Even for companies doing well, it's premature to declare victory against the Chinese. Notes Singhania: "As we have accepted WTO regime, custom duties which are at 30 per cent will go down to 15 per cent. That's when Chinese products will become even cheaper. Plus they're now pushing for better quality."
Already there have been outright losers in the battle with the Middle Kingdom. Videocon, for instance, invested Rs 35 crore (Rs billion) to set up a plant to manufacture Internet TVs in China, which would be sold both there, and in India.
Says group chairman Venugopal Dhoot: "We have realised the cost differential is not enough to justify setting up a TV plant in China. While their input costs are cheap their labour costs are twice as ours so I don't see any advantage."
Gearing up for the future, Maharaja too is putting pressure on its Indian vendors to cut costs and prices so it can match the Chinese. Kumar is taking many of his vendors to China so they can learn first-hand how to replicate Chinese practices in their factories.

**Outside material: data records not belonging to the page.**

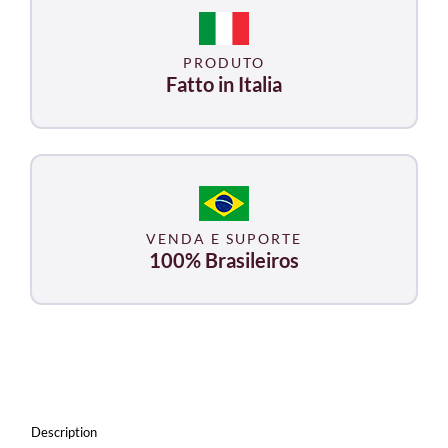
200X250mm
para
PRODUTO
Tecar
Fatto in Italia
5000
/
Tecar
7000
/
TecarVet
4000
VENDA E SUPORTE
quantity
100% Brasileiros
Description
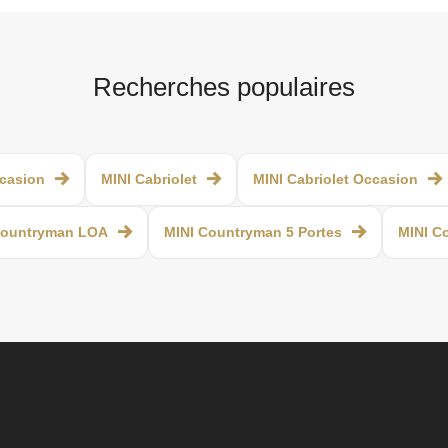
Recherches populaires
casion
MINI Cabriolet
MINI Cabriolet Occasion
Countryman LOA
MINI Countryman 5 Portes
MINI C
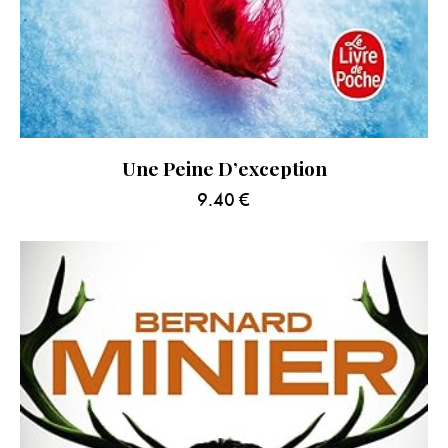
Une Peine D’exception
9.40
€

Says Kumar: "The gap in the last few years in price has already narrowed to around 10 per cent in some vendors. I see it going down further."
Domestic tile manufacturers are cutting costs to compete successfully. They're also leveraging their distribution strength -- an area where Chinese tile manufacturers have no strength.
Says Prakash Guddard, vice president marketing, Kajaria Ceramics: "We have a plan to cut costs by 5 per cent. Plus we're strengthening our 400-dealer base by offering them better margins and pushing them to go for concept selling. This large distribution strength can't be matched by traders importing Chinese ceramic tiles."
While Indian companies are for the most holding their own against the Chinese assault and in some cases profiting from the encounter, there still remains the big question -- for how long?